「生きづらい人がいるのは分かったが、自分には関係ない」
私はしばしば、そうした反応を受け取ります。また、心理職や教師を目指す人から「生きづらい人のために何かしたい」という声を聞くこともあります。
共通するのは「一部の生きづらい人と多数の生きづらくない人がおり、自分は後者だ」という感覚です。しかし本当にそうでしょうか。
本連載の第1回で、生きづらさとは「個人化した人生の苦しみを表す日常語」だと書きました。現代では人生経歴は不透明で、「高校を出れば人並みに就職も結婚もできる」という見通しはなくなりました。自由が増えたかに見える一方で、人々は自らをコントロールして「社会から必要とされる存在」になるよう迫られています。激烈な競争に不安を抱いても、政治的主張にはまとまらず、個々で抱えるしかありません。
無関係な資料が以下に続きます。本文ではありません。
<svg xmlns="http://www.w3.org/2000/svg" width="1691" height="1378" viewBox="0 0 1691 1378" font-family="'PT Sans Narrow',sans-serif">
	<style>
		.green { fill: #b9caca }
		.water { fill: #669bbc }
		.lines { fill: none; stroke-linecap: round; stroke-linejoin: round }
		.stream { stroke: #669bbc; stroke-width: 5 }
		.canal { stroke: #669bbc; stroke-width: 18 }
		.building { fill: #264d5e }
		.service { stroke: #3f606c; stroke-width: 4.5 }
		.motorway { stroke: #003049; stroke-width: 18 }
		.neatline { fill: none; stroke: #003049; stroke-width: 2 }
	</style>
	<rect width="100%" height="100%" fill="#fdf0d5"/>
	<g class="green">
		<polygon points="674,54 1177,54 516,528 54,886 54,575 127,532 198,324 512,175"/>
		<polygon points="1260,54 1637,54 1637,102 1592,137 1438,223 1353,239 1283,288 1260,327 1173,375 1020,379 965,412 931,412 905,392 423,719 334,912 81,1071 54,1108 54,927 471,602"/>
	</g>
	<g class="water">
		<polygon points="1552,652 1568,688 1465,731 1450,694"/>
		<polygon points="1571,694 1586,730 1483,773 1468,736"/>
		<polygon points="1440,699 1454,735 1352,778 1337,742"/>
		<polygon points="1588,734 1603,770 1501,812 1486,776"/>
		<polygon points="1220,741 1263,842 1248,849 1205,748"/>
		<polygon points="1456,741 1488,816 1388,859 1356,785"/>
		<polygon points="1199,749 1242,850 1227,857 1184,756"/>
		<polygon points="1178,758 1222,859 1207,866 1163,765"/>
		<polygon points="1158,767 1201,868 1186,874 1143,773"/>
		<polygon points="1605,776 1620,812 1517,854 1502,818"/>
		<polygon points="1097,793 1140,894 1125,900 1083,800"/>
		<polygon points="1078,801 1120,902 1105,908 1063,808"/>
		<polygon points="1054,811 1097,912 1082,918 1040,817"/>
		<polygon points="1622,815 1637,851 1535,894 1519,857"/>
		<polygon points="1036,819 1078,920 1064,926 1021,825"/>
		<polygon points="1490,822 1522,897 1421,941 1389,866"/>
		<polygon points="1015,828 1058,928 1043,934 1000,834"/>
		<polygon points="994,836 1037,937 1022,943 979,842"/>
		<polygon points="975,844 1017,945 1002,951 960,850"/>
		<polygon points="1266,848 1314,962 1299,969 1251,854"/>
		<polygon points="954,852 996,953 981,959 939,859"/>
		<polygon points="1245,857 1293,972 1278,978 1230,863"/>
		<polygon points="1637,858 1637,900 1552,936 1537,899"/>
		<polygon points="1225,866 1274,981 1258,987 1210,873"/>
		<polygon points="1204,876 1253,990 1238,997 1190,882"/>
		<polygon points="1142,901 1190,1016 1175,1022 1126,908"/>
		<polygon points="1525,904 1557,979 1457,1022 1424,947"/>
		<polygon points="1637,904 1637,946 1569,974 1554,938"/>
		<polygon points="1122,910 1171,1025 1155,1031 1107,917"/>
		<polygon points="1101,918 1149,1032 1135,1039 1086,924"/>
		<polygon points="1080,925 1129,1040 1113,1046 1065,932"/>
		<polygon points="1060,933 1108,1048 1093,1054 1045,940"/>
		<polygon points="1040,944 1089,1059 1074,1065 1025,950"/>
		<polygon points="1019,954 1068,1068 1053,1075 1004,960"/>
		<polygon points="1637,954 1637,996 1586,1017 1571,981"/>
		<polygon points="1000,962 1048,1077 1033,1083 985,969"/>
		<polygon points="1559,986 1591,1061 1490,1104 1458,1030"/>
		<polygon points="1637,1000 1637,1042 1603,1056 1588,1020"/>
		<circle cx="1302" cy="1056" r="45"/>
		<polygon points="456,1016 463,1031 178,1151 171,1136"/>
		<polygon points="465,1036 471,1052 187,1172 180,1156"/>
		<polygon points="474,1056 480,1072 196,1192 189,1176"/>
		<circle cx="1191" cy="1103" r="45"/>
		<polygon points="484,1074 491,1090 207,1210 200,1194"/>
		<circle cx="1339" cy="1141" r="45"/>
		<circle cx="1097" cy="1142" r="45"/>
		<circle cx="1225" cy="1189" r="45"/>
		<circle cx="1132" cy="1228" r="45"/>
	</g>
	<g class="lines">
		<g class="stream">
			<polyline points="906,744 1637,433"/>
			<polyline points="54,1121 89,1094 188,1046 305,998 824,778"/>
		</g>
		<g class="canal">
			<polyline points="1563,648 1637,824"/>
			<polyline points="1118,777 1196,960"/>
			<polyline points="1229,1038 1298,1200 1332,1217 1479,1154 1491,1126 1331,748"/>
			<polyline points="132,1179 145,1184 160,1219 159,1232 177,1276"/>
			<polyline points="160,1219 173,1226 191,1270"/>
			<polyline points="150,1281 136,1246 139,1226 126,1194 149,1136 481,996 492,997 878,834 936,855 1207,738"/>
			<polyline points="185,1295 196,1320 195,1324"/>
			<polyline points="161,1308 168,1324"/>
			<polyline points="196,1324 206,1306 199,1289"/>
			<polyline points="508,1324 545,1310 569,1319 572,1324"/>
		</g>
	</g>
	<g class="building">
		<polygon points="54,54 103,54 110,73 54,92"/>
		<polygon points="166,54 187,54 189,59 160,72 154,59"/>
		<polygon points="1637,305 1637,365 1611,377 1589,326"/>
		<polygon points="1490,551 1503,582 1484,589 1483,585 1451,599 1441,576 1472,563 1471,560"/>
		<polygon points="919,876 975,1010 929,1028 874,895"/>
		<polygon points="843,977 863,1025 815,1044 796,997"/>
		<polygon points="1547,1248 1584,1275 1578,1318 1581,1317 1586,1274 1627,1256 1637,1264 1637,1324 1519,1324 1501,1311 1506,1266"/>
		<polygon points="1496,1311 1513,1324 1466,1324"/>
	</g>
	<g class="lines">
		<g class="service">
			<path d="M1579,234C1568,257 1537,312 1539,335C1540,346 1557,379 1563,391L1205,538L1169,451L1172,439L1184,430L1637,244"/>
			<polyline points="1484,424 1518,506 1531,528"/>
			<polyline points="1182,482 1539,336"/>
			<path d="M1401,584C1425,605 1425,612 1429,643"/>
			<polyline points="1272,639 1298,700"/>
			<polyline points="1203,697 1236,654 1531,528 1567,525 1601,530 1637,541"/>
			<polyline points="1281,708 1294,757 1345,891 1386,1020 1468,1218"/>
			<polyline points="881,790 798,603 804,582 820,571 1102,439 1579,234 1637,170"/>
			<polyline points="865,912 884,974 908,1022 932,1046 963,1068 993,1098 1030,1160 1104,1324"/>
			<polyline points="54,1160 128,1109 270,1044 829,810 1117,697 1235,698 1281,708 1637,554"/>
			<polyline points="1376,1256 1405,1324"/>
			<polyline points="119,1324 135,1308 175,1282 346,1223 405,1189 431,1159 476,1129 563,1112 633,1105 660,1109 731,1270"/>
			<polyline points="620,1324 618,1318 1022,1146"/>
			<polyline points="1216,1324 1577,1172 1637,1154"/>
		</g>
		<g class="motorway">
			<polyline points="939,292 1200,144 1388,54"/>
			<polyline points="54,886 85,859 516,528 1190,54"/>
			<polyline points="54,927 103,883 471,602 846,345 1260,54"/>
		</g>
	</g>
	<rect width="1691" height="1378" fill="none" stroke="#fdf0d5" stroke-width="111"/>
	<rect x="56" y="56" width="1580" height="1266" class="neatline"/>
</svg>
そう考えれば、「誰もが生きづらくなり得る社会」になっていると言えます。「今たまたま生きづらい人」と「生きづらくない人」がいるにすぎないのではないでしょうか。
教育について言えば、今学校に行っている子どもでもいつ不登校になるか分かりません。また、うつの教師のしんどさは、今はうつでなくても過重労働に疲弊する教師のそれと連続性があります。
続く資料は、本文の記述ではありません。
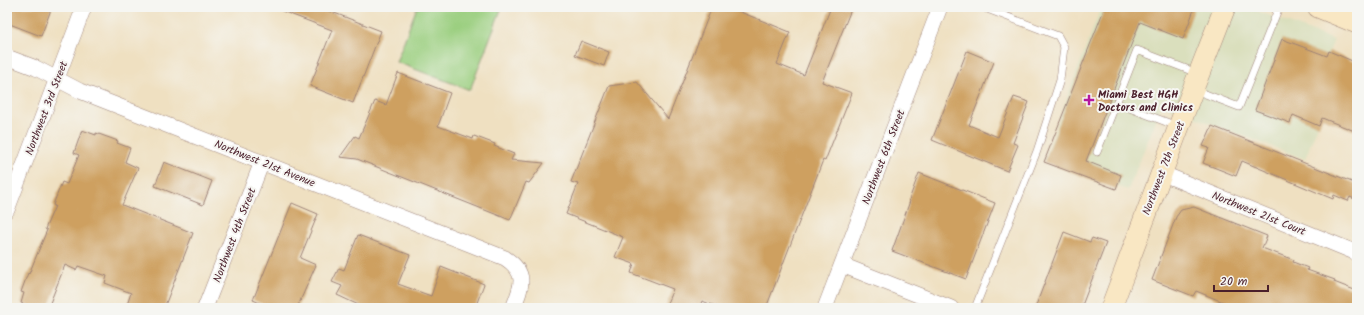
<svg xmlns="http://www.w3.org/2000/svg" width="1364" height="315" font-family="Kalam,sans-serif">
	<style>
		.built { fill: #dadfbd }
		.green { fill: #9bcf80; stroke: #727756 }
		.building { fill: #cea060 }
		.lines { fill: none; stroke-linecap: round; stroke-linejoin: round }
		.lane-casing { stroke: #9c8076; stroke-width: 8 }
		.street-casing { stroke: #9c8076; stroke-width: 16 }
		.secondary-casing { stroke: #9c8076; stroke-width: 22 }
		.lane { stroke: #fff; stroke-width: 7 }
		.street { stroke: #fff; stroke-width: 15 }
		.secondary { stroke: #f9e7c3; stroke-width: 21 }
		.poi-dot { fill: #b5179e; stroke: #f6f6f2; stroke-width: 1.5 }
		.labels { text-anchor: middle; stroke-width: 4; stroke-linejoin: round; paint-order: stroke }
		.poi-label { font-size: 11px; font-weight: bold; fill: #4a1f2b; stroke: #f6f6f2; text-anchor: start }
		.street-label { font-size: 11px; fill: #4a1f2b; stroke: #f6f6f2 }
	</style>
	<rect width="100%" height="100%" fill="#f6f6f2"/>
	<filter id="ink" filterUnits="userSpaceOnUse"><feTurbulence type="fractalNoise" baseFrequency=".025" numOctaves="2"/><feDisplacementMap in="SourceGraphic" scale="8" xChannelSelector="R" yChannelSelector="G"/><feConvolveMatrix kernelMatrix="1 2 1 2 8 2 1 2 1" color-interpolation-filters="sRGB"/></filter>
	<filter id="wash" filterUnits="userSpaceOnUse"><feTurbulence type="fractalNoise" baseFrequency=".012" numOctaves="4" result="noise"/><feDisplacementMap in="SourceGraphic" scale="16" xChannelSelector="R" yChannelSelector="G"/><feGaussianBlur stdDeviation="0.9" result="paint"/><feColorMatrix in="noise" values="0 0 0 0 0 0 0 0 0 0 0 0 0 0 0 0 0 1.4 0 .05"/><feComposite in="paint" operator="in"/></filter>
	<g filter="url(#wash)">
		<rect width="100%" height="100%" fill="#efe0c1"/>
		<polygon class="built" points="1101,7 1247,7 1334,40 1301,118 1318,125 1305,159 1162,105 1128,190 1044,160"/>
		<polygon class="green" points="417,7 502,7 470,90 396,62"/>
		<g id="blocks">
			<g class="building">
				<polygon points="7,7 52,7 41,36 7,23"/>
				<polygon points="274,7 319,7 381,31 353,103 310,86 332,30 274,8"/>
				<polygon points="712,7 728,7 790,32 777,64 804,75 831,7 852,7 822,82 852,93 825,161 823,160 766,308 721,308 702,301 699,308 665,308 673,289 631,273 634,264 615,257 623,237 566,214 578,184 571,182 609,86 637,82 668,119"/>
				<polygon points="1105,7 1195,7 1183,39 1140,22 1086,161 1121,175 1116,189 1044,162"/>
				<polygon points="1282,39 1327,56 1329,51 1357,63 1357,132 1322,118 1319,126 1293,115 1290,123 1255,110"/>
				<polygon points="581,41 609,52 604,66 575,55"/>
				<polygon points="967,51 994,62 969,125 998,137 1014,97 1029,102 1013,143 1018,145 1007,171 932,140"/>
				<polygon points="398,73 450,93 438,126 473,139 474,136 495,144 494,146 514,154 511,160 544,163 529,183 526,182 510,220 357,159 340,157 355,136 359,138 375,101 386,105"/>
				<polygon points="1212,126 1357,184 1357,200 1350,197 1348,201 1334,195 1333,199 1242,161 1236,176 1203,163 1209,148 1203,146"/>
				<polygon points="82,130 96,135 96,133 118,141 117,143 130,148 125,162 138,168 122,205 193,233 164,308 126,308 131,293 105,283 107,276 78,266 76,270 65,265 48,308 34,308 21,303 24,293 21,292 28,273 29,274 47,230 45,229 55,206 53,205 62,182 67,184 79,155 74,153"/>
				<polygon points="164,162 212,181 203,205 155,186"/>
				<polygon points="919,173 995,203 966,279 892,251 910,201 909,200"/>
				<polygon points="292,203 318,214 300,258 316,265 297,308 271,308 253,300"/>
				<polygon points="1194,207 1267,236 1262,248 1294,260 1293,262 1308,268 1307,270 1335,280 1334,282 1357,291 1357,308 1238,308 1196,291 1193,296 1152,280 1176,217 1181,210"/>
				<polygon points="1064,232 1090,242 1092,238 1106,243 1081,308 1035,308"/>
				<polygon points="358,235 410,255 398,284 431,296 441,267 484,284 475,308 365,308 337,295 342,286 332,282 339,268 344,270"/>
			</g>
		</g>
	</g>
	<g filter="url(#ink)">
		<use href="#blocks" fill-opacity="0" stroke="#9c8076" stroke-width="1"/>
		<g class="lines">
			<g class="lane-casing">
				<g id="lane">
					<polyline points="1195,90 1239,107 1279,7"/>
					<polyline points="1116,103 1177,126"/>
					<polyline points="1097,152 1137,50 1197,73"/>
					<polyline points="975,308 1037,151 1060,80 1064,47 1058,36 982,7"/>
				</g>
			</g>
			<g class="street-casing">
				<g id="street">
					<path d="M7,57l29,11 44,23 425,167c23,15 17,28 8,50"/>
					<polyline points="1161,173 1357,253"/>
					<polyline points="7,210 84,7"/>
					<polyline points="842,265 951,308"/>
					<polyline points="205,308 262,162"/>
					<polyline points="825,308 940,7"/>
				</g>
			</g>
			<g class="secondary-casing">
				<g id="secondary">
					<polyline points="1318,7 1357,23"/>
					<polyline points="1111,308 1193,89 1225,7"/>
				</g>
			</g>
			<use href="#lane" class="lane"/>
			<use href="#street" class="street"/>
			<use href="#secondary" class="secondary"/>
		</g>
	</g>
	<path class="poi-dot" d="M1087 94h4v4h4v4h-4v4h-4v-4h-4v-4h4z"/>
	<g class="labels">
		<g class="poi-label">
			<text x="1098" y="98">Miami Best HGH<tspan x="1098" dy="13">Doctors and Clinics</tspan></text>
		</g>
		<g class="street-label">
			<text transform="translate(46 108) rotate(-69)" y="4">Northwest 3rd Street</text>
			<text transform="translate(883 157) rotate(-69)" y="4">Northwest 6th Street</text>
			<text transform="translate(265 163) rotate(22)" y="4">Northwest 21st Avenue</text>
			<text transform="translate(1163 168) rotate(-69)" y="4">Northwest 7th Street</text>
			<text transform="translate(1259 213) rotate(22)" y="4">Northwest 21st Court</text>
			<text transform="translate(234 235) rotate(-69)" y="4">Northwest 4th Street</text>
		</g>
	</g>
	<rect width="1364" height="315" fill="none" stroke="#f6f6f2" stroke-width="24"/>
	<path d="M1214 285v6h54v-6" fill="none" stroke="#4a1f2b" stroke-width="2"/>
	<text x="1220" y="285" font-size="12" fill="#4a1f2b" stroke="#f6f6f2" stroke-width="3" paint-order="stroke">20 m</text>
</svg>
もちろん、「同じように生きづらいのだから分かり合える」と一足飛びに言うことはできません。人は階層やジェンダー、国籍などの点で多様であり、そこにはマジョリティー/マイノリティーという非対称性があります。マジョリティー側が安易に「自分も生きづらい」と言えば、そうした権力関係を隠ぺいすることになり得ます。
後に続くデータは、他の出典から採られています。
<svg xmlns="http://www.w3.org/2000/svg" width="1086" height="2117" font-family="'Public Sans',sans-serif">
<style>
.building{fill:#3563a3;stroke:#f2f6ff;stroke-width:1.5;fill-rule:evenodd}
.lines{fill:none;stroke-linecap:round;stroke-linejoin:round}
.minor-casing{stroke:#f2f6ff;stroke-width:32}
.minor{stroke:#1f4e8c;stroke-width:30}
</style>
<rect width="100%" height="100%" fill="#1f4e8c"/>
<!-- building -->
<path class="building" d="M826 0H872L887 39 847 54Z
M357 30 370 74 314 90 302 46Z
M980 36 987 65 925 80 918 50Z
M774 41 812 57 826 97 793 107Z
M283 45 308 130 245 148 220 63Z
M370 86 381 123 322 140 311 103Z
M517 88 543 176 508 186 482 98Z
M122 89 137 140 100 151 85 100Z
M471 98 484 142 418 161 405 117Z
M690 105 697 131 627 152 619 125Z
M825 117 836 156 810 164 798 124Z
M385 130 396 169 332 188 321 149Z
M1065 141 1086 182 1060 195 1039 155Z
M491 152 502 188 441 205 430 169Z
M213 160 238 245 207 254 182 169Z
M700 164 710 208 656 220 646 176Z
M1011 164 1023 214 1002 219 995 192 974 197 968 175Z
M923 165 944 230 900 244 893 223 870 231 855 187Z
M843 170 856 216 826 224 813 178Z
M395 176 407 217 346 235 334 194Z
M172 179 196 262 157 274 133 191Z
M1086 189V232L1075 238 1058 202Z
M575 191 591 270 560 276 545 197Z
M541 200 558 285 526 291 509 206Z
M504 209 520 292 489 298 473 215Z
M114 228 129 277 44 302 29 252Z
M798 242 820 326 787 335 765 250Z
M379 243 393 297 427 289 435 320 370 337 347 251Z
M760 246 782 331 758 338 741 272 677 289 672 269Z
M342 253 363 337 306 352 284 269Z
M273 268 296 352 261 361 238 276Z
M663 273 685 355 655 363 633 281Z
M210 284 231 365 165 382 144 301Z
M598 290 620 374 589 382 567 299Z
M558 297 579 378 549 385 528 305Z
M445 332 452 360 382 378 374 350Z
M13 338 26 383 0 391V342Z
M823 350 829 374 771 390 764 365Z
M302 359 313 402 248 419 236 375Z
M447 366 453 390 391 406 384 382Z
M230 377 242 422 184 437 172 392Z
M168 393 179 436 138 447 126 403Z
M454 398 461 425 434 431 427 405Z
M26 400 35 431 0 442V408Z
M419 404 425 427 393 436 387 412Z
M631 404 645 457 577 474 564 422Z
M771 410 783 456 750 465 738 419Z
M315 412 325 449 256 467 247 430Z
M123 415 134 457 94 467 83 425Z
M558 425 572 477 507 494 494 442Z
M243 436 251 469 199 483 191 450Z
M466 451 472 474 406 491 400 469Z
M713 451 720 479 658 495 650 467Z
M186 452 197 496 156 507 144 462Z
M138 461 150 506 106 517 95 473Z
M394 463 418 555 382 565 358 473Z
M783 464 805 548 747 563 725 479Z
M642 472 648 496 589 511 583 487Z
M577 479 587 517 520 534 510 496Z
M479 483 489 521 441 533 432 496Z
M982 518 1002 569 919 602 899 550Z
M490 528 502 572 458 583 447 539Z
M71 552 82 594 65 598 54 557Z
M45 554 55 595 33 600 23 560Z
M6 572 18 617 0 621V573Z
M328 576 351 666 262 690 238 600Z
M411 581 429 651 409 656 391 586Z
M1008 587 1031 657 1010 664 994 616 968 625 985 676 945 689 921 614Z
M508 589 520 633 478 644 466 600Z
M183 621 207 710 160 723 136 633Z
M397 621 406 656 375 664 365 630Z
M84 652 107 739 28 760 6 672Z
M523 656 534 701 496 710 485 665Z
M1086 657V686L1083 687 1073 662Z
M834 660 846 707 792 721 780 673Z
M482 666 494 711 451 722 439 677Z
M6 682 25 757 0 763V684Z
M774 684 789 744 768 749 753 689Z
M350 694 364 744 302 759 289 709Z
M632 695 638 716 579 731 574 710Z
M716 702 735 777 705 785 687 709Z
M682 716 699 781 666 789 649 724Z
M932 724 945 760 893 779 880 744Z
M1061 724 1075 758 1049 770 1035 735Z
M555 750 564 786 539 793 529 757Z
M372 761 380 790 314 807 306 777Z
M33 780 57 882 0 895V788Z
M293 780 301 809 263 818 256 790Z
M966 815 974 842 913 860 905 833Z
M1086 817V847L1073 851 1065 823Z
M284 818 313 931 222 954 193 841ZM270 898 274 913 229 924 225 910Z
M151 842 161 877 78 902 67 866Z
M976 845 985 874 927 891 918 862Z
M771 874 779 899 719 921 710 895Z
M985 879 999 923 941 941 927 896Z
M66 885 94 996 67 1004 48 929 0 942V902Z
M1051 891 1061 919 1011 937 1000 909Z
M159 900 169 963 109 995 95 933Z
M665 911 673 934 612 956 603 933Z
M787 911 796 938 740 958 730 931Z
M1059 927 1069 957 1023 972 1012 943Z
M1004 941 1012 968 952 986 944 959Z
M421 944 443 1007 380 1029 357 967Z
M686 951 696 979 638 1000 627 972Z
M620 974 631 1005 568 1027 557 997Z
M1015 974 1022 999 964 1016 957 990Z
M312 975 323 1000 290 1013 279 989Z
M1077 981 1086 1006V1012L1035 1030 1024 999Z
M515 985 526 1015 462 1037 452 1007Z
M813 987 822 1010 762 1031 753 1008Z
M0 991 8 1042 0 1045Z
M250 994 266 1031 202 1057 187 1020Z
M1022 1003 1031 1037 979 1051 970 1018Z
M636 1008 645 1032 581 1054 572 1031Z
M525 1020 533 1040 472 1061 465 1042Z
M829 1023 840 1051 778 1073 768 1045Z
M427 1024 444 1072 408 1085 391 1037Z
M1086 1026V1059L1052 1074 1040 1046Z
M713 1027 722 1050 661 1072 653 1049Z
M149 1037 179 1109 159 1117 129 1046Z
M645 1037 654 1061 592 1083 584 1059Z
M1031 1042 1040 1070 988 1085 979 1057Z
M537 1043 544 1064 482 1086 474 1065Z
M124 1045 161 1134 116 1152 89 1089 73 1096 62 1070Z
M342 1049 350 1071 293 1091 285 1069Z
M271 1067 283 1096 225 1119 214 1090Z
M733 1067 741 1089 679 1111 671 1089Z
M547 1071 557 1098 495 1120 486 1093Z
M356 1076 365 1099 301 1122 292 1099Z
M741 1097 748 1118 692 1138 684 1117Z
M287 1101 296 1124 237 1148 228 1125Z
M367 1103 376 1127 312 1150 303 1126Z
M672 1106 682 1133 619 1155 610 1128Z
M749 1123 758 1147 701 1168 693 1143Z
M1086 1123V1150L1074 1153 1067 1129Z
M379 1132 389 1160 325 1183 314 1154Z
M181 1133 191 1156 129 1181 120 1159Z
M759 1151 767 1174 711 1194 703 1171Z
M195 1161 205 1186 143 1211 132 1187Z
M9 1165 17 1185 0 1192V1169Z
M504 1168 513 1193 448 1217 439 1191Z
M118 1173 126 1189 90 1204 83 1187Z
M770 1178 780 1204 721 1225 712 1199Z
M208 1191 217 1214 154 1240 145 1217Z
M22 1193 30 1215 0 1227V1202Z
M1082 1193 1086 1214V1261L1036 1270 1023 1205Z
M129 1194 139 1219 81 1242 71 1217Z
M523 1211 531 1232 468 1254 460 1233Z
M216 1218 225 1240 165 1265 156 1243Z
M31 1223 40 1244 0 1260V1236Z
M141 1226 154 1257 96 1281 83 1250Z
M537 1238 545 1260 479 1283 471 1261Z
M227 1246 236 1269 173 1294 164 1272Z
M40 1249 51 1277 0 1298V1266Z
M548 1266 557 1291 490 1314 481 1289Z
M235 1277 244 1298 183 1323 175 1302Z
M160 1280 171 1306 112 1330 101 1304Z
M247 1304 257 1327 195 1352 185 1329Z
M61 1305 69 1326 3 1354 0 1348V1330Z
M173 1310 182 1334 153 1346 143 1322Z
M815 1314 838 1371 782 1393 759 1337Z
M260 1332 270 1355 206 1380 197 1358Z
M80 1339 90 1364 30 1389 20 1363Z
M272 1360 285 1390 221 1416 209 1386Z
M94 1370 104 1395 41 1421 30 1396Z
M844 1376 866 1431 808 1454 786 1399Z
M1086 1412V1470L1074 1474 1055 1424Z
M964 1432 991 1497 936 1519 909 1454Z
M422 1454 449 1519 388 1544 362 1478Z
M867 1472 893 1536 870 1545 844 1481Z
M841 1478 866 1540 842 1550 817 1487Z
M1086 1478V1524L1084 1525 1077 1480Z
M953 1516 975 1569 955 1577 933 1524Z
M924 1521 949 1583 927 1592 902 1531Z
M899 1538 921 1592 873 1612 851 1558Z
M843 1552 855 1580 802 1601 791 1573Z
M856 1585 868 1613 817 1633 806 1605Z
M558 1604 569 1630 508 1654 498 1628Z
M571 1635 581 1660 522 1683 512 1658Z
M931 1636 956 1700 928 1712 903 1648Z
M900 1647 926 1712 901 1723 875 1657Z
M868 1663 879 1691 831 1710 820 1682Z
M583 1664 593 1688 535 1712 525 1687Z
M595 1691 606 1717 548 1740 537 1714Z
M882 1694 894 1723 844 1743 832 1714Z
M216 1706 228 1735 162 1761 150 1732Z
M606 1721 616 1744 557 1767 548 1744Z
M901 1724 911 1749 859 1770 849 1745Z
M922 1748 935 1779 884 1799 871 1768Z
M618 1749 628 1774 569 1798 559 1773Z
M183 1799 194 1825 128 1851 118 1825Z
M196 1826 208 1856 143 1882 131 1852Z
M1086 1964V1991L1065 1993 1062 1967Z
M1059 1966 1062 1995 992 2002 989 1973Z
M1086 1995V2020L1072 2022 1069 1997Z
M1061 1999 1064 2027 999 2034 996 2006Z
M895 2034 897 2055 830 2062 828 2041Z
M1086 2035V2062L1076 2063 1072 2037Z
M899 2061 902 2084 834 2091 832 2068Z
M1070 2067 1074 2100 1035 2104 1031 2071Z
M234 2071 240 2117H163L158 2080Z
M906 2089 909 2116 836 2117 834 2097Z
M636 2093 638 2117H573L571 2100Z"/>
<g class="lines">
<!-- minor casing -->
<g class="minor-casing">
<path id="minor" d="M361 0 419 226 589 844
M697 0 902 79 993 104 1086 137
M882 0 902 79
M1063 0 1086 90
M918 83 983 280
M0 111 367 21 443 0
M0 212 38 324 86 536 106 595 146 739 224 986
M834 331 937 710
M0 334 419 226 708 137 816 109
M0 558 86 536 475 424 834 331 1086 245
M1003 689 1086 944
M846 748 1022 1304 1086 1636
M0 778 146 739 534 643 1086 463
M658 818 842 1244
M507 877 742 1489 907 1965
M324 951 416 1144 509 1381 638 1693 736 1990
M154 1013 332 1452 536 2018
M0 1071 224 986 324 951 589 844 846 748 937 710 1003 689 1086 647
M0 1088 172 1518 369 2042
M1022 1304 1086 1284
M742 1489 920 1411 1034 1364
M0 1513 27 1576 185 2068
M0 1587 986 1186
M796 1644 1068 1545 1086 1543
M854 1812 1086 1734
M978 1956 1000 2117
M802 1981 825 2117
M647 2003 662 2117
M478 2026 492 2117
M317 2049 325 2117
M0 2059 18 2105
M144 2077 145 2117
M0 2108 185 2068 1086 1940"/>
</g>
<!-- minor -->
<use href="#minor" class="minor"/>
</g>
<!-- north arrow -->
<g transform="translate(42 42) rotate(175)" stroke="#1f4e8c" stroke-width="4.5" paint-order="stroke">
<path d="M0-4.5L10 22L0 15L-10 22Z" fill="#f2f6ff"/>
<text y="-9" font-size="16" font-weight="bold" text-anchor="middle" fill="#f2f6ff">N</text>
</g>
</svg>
その点に注意しつつ、でも「私」と「生きづらい人たち」の間に対話の可能性を見いだすにはどうしたらよいのでしょうか。解はありません。ただ、重要なのは「生きづらさを抱える人の問題を解決してあげること」ではなく、周囲の側が「自分もまた生きづらくなり得る存在だ」と気付くことを通じて、潜在的な弱さの自覚を基盤とした共通理解をつくっていくことではないか、という気がします。
市場競争が自己やキャリアの領域にも広がる現代、今「勝っている」としても「将来にわたって勝ち続けられる」とは限りません。老いやケアに携わるなどで弱さを抱えることは、誰にでも必ずあるのです。「生きづらさ」という言葉が力を発揮するとしたら、そのように連帯に開かれたときだと私は思っています。